Cuando la autenticidad de uno mismo se viste de intransigencia hacia los demás, la verdad se vuelve una luz cegadora.

sábado, 3 de octubre de 2009

LA CIENCIA Y LOS LÍMITES DE LA RAZÓN EN LA POLÍTICA.


Se ha confirmado lo temido: el abultado déficit público ha conducido a un recorte de la inversión en investigación y ciencia, nada menos que de un 15 por ciento. No se tocan los salarios de los científicos, pero varias instituciones van a perder buena parte de su financiación para todo aquello necesario en la renovación de equipos, congresos y publicaciones. Alguien dirá que estos pueden ser gastos superfluos, pero la ciencia, para que dé resultados, tiene que ser eficiente, y la investigación es cara.


       Una persona ajena a la investigación puede considerar esto grave, pero no es consciente de lo que realmente supone. Estamos habituados a plantear un recorte del presupuesto en algo que dejas de percibir y quedas como estabas. La lógica del investigador no es esa, ni mucho menos. La investigación científica en nuestros días se basa en proyectos lentos, en los que es precisa la cooperación de muchos investigadores y a la vez se precisa de plazos de tiempo muy largos, de varios años, para ver un resultado tangible. Cortar de repente esa fuente de financiación no significa quedarte como estás: significa que todo aquello que se ha gastado hasta ese momento se tira a la basura. Con razón defendían desde el CSIC que la inversión en ciencia, si no subía, al menos debía mantenerse, pero no reducirse en esta proporción. Y las cosas se pueden ver desde una perspectiva aún más desagradable: si entendemos esto como un juego de competitividad, el diferencial con otros países no se queda en lo que reducimos nosotros, sino que hay añadir lo que otros aumentan en su presupuesto de I+D+i.
     Me pregunto una y otra vez por la razón de este cambio. Me gustaría estar equivocado en mi propia explicación, pero parece ser que es a lo que apunta una vez que sabemos quién gana y quién pierde en los presupuestos generales. Gana la política social, pierde la competitividad y la investigación. Que las prestaciones de desempleo en época de crisis sean intocables es algo que nadie cuestiona, pero el gasto social no acaba ahí y no todo tienen el mismo valor. Una vez más, el corto plazo atenaza las decisiones de la política.

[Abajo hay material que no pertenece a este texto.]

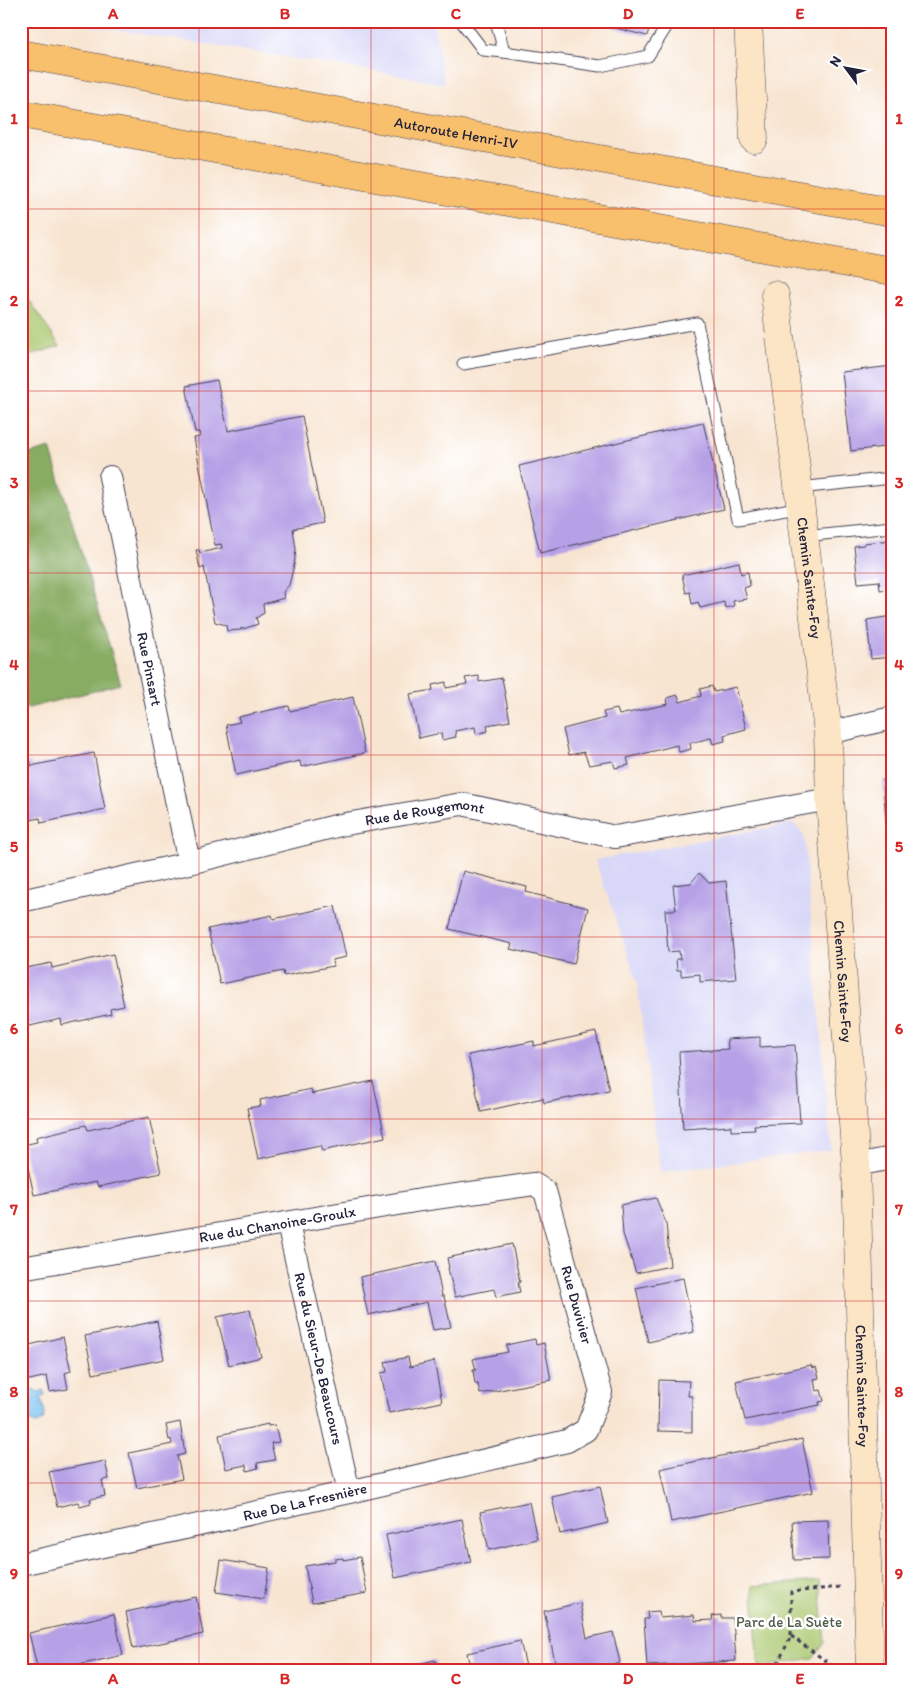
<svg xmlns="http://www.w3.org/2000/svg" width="913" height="1692" viewBox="0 0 913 1692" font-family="Itim,sans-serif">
<rect width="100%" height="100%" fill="#fff"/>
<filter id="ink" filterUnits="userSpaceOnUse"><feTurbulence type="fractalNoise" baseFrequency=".02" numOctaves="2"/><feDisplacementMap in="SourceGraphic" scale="10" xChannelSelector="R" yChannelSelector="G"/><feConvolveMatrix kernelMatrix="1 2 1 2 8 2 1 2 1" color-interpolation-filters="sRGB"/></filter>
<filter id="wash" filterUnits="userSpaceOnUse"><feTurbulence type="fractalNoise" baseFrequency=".0096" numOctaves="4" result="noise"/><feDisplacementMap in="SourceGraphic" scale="20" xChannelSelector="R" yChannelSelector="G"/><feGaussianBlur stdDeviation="1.12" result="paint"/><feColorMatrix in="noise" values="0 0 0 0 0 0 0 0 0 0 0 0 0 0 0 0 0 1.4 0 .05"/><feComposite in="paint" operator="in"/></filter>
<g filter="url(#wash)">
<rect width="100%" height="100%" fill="#f8e5d1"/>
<g fill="#d8d7f8">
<path d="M60,21H433L444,84L410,77Z"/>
<path d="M793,823L804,835L831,1150L660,1172L637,981L595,860Z"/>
</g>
<g fill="#aac86f" stroke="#667555">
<path d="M21,289L60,346L21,358Z"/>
<path d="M820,1581L825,1643L813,1658L759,1667L752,1586Z"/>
</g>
<path fill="#87ac62" stroke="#54674e" d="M50,448L121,684L21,710V456Z"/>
<path fill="#74c1ef" stroke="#4b7295" d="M27,1389H33L39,1392L43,1390L45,1395L41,1398L45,1413L44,1419L37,1424C19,1420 18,1403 27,1389Z"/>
<g id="blocks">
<g fill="#b6a0e6">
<path d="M588,21H651L647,36Z"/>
<path d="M892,366V446L851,451L842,372Z"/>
<path d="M217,380L228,431L302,416L323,523L293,529L296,549L294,565L289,585L283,592L284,598L263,604L264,613L256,618L258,624L243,629L241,628V630L227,631L226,625L215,622L204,567L200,569L196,550H199L200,553L222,548L221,544L215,545L194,438L200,437L199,432H195L186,386Z"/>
<path d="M703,422L724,509L540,553L519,466Z"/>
<path d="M892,540V580H887L888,589L880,590L879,581L858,583L854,546L864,545V543Z"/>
<path d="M739,562L741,574L748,572L750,586L744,588L747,599L733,601L734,606L725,608L724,602L700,608L698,602L692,604L690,592L686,593L682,575Z"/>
<path d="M892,616V657L871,659L867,620Z"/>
<path d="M479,676V682L502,678L510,721L487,725L488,731L476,734L475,727L455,731L456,737L442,740L441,733L419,738L410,694L433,690L432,685L446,682V688L467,684L465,678Z"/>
<path d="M712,686L714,692L736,687L746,729L724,735L725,741L713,744L711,738L690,743L691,749L679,752L677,745L627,758L629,765L615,768L613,761L589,765L584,752L569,755L563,729L605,718L603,712L617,709L619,715L668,704L667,698L678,695L680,702L701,696L700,689Z"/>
<path d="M353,697L365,753L301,767L300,761L236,775L226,725L240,722L238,717L289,706L290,711Z"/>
<path d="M94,753L105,809L41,823L40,818L21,822V764L31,762V766Z"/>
<path d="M892,779V882H890L883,780Z"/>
<path d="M463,871L527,887L526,892L588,908L574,964L510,949L512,944L449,929Z"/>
<path d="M699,873L709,883L726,881L736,979L700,982V974L681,976V970H677L676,959H680L679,951L668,952L665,910H676L673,885L691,883Z"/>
<path d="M335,906L346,957L332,960L333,966L284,976L283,971L220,984L208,929L272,915L273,919Z"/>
<path d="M113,954L124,1006L110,1009L111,1014L62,1025L61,1019L21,1028V969L51,963L52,968Z"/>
<path d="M596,1032L609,1090L544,1103L543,1098L481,1112L468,1055L534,1041V1046Z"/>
<path d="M760,1037V1047L795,1045L800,1123L754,1125L755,1130L731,1131V1126L683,1129L679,1052L728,1049L727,1039Z"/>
<path d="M373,1081L385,1137L322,1151L320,1146L258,1159L247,1108L261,1106L260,1100L311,1089L312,1094Z"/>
<path d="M149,1117L161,1173L98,1187L96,1182L34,1195L23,1145L37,1142L36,1137L86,1125L88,1130Z"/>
<path d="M656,1198L666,1223L670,1266L636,1273L623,1234L621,1205Z"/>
<path d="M512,1244L520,1282L518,1283L520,1292L496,1297L494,1289L455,1297L448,1268H449L447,1258Z"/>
<path d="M435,1261L442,1296H444L451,1327L433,1330L427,1302L368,1315L360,1277Z"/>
<path d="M683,1278L694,1332L648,1342L636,1288Z"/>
<path d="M250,1310L261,1357L229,1365L217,1317Z"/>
<path d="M157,1321L164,1359L93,1374L85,1336Z"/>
<path d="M63,1337L71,1371L65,1373L68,1389L50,1392L47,1376L21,1382V1347Z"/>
<path d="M535,1339L536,1345L544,1343L551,1380L480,1394L478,1384H475L473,1370H476L473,1359L508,1352L506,1345Z"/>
<path d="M408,1357L410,1367L434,1361L442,1402L389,1413L381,1373L387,1372L385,1362Z"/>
<path d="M811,1365L812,1368L816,1367L819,1378L814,1379L816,1391L821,1390L824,1401L819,1402L820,1405L745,1420L736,1381Z"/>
<path d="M659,1380L689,1381L688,1396H692V1432L658,1431Z"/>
<path d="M180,1422L185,1454L177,1456L182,1479L137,1488L129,1453L172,1444L171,1439L169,1440L166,1425Z"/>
<path d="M268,1424V1426L275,1425L279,1442L271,1443L275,1460L257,1463L258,1468L247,1471L246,1465L226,1469L219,1435Z"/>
<path d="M802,1439L813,1492L671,1522L660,1469Z"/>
<path d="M105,1461L109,1479L102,1480L105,1496L90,1499L91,1503L80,1506L78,1502L57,1507L49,1472Z"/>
<path d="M600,1486L608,1523L560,1534L552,1497Z"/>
<path d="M21,1490L27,1513L21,1514Z"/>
<path d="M529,1502L537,1539L489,1550L480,1512Z"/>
<path d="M462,1519L471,1562L395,1578L386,1535Z"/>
<path d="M828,1520L829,1559L794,1560L792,1521Z"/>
<path d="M360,1557L367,1593L312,1603L305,1566L335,1561V1559L343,1558V1560Z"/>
<path d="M221,1560L269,1568L264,1599L216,1592Z"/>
<path d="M196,1597L203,1634L133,1649L126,1612Z"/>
<path d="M580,1603L587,1638L613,1632L620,1663L584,1671H557L544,1611Z"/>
<path d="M659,1611L660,1618L694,1615L695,1621L713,1620L712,1616L721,1615V1618H733L736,1661L647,1666L644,1619H648L647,1612Z"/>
<path d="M114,1614L123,1655L52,1671H38L29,1633Z"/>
<path d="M520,1641L527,1671H465L464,1669L470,1667L467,1653Z"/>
<path d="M21,1652L26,1670L23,1671H21Z"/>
<path d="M435,1660L438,1671H397V1669Z"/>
</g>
</g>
</g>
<g filter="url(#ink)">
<use href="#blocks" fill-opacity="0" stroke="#423f52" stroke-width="1"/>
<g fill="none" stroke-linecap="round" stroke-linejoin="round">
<g stroke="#423f52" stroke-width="13">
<g id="lane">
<path d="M461,21L483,50L504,52"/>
<path d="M496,21L504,52L600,66L648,56L670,21"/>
<path d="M463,364L697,323L738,519L801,507"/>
<path d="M799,488L892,478"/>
<path d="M804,536L892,527"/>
</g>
</g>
<g stroke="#423f52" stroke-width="24">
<g id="street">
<path id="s1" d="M110,477L189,863"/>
<path d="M828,733L892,718"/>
<path id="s2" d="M21,901L189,863L340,825L462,804L615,837L830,799"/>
<path d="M856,1165L892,1158"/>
<path id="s3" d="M288,1224L349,1492"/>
<path id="s4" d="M21,1268L421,1200L534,1184L545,1191L601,1392L586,1430L567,1441L349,1492L21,1564"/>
</g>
</g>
<g stroke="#423f52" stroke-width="29">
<g id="secondary">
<path d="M748,21L754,139"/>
<path id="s5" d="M775,295L828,733L830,799L856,1165L870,1671"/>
</g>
</g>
<g stroke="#423f52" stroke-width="29">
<g id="highway">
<path id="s6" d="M21,54L892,212"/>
<path d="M21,114L892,271"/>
</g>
</g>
<g stroke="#423f52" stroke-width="3" stroke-dasharray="4 4" stroke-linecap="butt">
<path d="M791,1636L840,1671"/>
<path d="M774,1671L791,1636V1592L840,1587"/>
</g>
<use href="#lane" stroke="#fff" stroke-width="11"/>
<use href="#street" stroke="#fff" stroke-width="22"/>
<use href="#secondary" stroke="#fce5c4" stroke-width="28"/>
<use href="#highway" stroke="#f8bf6c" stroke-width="28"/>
</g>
</g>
<path fill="none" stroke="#d62828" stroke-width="1" stroke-opacity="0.55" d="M199,21V1671M371,21V1671M542,21V1671M714,21V1671M21,209H892M21,391H892M21,573H892M21,755H892M21,937H892M21,1119H892M21,1301H892M21,1483H892"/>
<g text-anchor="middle" stroke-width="5" stroke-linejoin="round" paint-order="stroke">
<g font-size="15" fill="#22223b" stroke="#fff">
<text dy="5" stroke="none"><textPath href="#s6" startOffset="442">Autoroute Henri-IV</textPath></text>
<text dy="5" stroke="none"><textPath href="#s5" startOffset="285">Chemin Sainte-Foy</textPath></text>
<text dy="5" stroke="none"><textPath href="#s1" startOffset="196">Rue Pinsart</textPath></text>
<text dy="5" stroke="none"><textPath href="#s2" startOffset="414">Rue de Rougemont</textPath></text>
<text dy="5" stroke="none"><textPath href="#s5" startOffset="690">Chemin Sainte-Foy</textPath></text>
<text dy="5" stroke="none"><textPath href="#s4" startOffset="260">Rue du Chanoine-Groulx</textPath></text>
<text dy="5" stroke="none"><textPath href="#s4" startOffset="651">Rue Duvivier</textPath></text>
<text dy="5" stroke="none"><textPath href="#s3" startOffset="138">Rue du Sieur-De Beaucours</textPath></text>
<text dy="5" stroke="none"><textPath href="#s5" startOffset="1095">Chemin Sainte-Foy</textPath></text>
<text transform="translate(305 1502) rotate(-13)" y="5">Rue De La Fresnière</text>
</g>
<g font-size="15" fill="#525c4d" stroke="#fff">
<text x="789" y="1627">Parc de La Suète</text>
</g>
</g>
<rect width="913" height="1692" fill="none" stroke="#fff" stroke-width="55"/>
<g transform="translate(846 68) rotate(302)" stroke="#ffffff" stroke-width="4" paint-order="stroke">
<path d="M0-4L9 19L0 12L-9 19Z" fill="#22223b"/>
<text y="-8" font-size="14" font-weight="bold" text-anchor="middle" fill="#22223b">N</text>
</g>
<rect x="28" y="28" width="858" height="1636" fill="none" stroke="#d62828" stroke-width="2"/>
<g font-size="16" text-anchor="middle" font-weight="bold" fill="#d62828">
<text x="113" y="19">A</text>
<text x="285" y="19">B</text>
<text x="456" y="19">C</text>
<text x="628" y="19">D</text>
<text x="800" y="19">E</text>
<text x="14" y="124">1</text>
<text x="899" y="124">1</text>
<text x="14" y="306">2</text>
<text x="899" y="306">2</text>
<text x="14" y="488">3</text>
<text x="899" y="488">3</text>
<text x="14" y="670">4</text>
<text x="899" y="670">4</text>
<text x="14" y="852">5</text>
<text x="899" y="852">5</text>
<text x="14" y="1034">6</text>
<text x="899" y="1034">6</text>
<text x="14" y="1215">7</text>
<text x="899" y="1215">7</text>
<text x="14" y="1397">8</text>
<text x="899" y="1397">8</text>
<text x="14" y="1579">9</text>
<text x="899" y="1579">9</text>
<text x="113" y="1684">A</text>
<text x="285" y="1684">B</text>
<text x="456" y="1684">C</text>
<text x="628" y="1684">D</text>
<text x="800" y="1684">E</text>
</g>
</svg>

      Es bien conocido por psicólogos y economistas que la racionalidad (poner los medios más adecuados para alcanzar un objetivo) no puede tener una prolongación en el tiempo hasta el infinito. Cuanto más lejos está un objetivo, más difusa se hace nuestra racionalidad y menos fuerza depositamos en ella. Y aquí parece ser que la concepción del tiempo (y los objetivos) para un científico y un político es desgraciadamente distinta. El político hace una gestión de acuerdo con sus intereses en un plazo máximo de cuatro años. El científico, como hemos dicho, puede sobrepasar ampliamente ese periodo de tiempo, y necesita naturalmente una estabilidad económica básica para alcanzar sus objetivos. El político tiene la esperanza que una subida en el gasto social le permita en un corto plazo de tiempo asegurarse los votos de la gente pensionista y de los desempleados y evitar naturalmente una revolución social. En cambio, el voto es menos seguro en la comunidad científica, sumamente reducida y más volátil.
     Si lo entendemos en resultados económicos a corto plazo, el gasto social permite mantener una tasa de consumo entre la gente más desfavorecida, o el millonario gasto en el salvamento de un banco permite salvar la circulación del crédito. La comunidad científica sin embargo, no puede ofrecer suculentas ofertas en tan poco tiempo. Siendo pesimistas, podríamos llegar a decir que la apuesta por la I+D+i no garantiza nada, puesto que estamos en un juego competitivo con otros países, que igualmente apuestan por la innovación. Pero invocar este tipo de argumentos para dejar de invertir en investigación sería un suicidio.


      Lo cierto es que la actitud de los políticos y el gobierno cada vez recuerdan más al rey Luis XV de Francia. Preocupados por la situación del país, los ministros le recordaban al rey que hacían faltas reformas a largo plazo en el reino si no se quería acabar en una revolución. Luis XV contestó de forma condescendiente, “después de mí, el diluvio”. Y así sucedió: el viejo rey murió feliz en su cama. Su hijo moriría guillotinado por la revolución. Nuestra incapacidad de mirar hacia el futuro puede llegar a ponerlo en cuestión.